While final numbers are not in, current statistics indicate enrollment will be close to last year’s figures.
Pat Call, principal of Hillsboro Elementary School, said having the enrollment at one place seemed to be a success with parents but he missed seeing parents and students.
“Although, I was in my office hoping someone might come by, no one ever did,” he told school board members at their monthly meeting.
Call said he expected there would be a decrease in student enrollment, but other families have moved into Hillsboro and increased students.
Dale Honeck, principal of Hillsboro High School, said the number of high school students also was close to last year.
“We had 11 students leave the district,” Honeck said. “But we have already had nine come in.”
Superintendent Gordon Mohn said he had hoped to have figures ready for Monday’s meeting, but will not have them available until next month.
Activities Director Max Heinrichs said 18 girls had signed up for the high school tennis team, which is an “unusually large number.”
Other sports teams figures are: high school football, 43; volleyball, 35; cross-country, 12; middle school football, 42; middle school volleyball, 34.
Board members discussed the possibility of hiring additional assistant coaches due to the number of students athletes, an item which had been taken off of the original budget.
Heinrichs told the board about a policy change regarding transportation to and from practices.
The new policy allows students who are over the age of 16 with a valid Kansas driver’s license to drive to and from practices.

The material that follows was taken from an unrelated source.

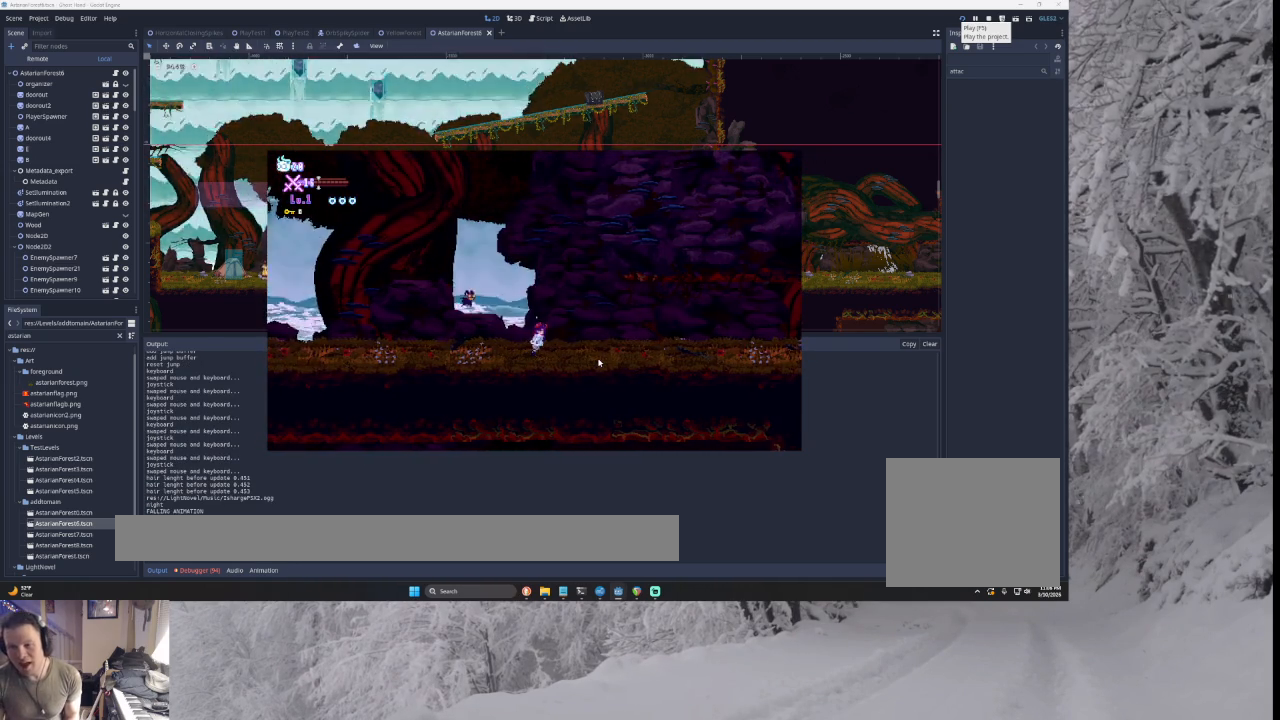
{"buttons": [], "left_stick": "center", "right_stick": "center", "events": []}
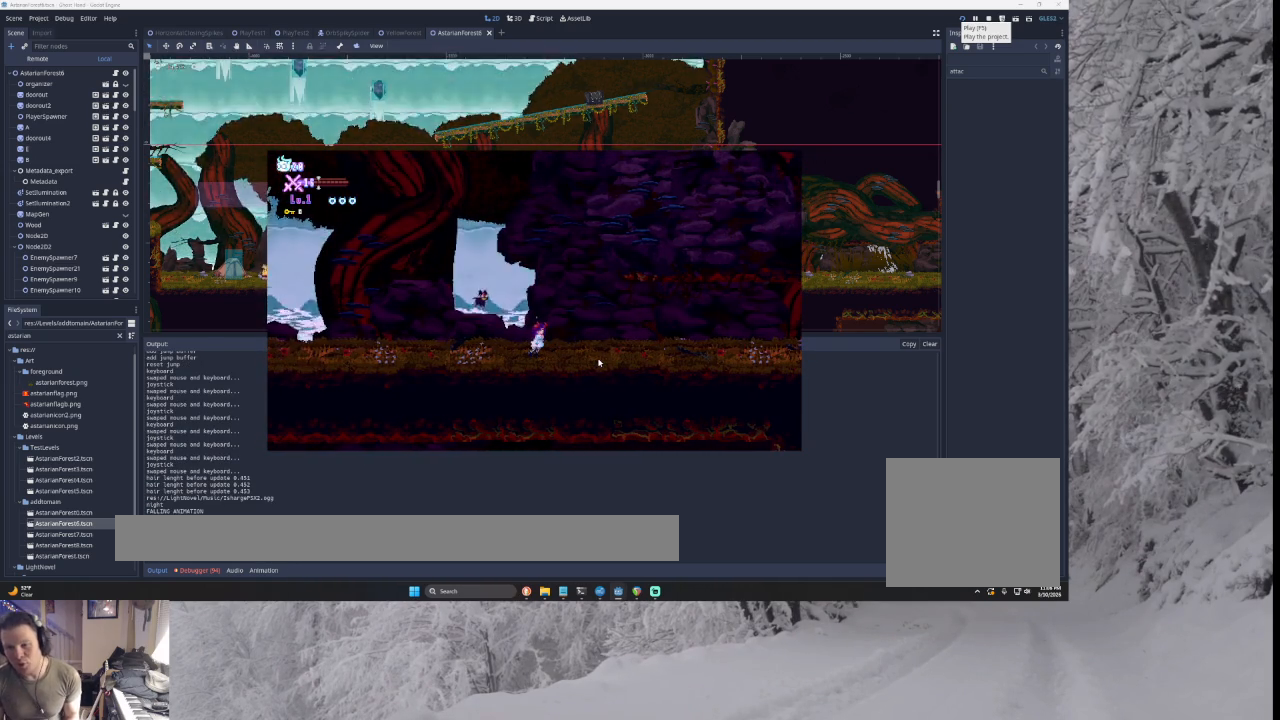
{"buttons": [], "left_stick": "center", "right_stick": "center", "events": [[233, "left_stick", "left"], [333, "left_stick", "center"]]}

Students under the age of 16 may use school transportation, or, with parental permission, ride with an older student.
“With softball, baseball, golf and track, we have a lot of different practices times and places,” Heinrich said. “Having this new policy is an asset for us.”
Board member Brenda Enns said she thought such a policy should be carefully monitored.
Heinrich agreed and said: “This is the law, and we just want people to be aware of the law. We don’t want to be the police, we just want a policy in place.”
Mohn said technically the school is no longer responsible for a student as soon as classes have ended.
“But in reality,” Mohn said, “parents think school is over when practice is over.”
In his report to the board, Honeck said a new Internet filter that blocks any questionable sites students may try to access has been put on all systems in TEEN schools.
“I know there is some question about this kind of thing,” Honeck said. “but it looks like a solid program when everyone gets used to it.”
He also reported attendance for last year was 94.5 percent, which is close to what it has been the past three years.
Honeck said the boys had a better rate of attendance than the girls this past year.
The board voted to approve the 2001-02 budget without discussion.
The total cost per student for this year is $6,028.97 compared to total student cost in 1991-02 of $4,937.47.
Mohn said one thing he thought the general public might be unaware of is the fact that just because the mill levy stays the same doesn’t mean taxes won’t change. The two are unrelated.
Several new contracts were approved for the new school year: Hilarey Dechant as HMS cheerleading coach; Kara Chisholm: assistant HHS volleyball coach; Tina King, assistant HHS volleyball coach; Mike Jilka, head HMS girls’ basketball coach; Lynn Wiebe, head girls’ tennis coach; Dale Winter, bus driver; Roberta Isaac, HES assistant cook; Eileen Rader, Wiebe Media Center evening aide; Karla Kunantaev, band assistant.
Corey Burton will be teaching an independent class, which is in addition to his other business classes. His contract was adjusted to accommodate for the additional class.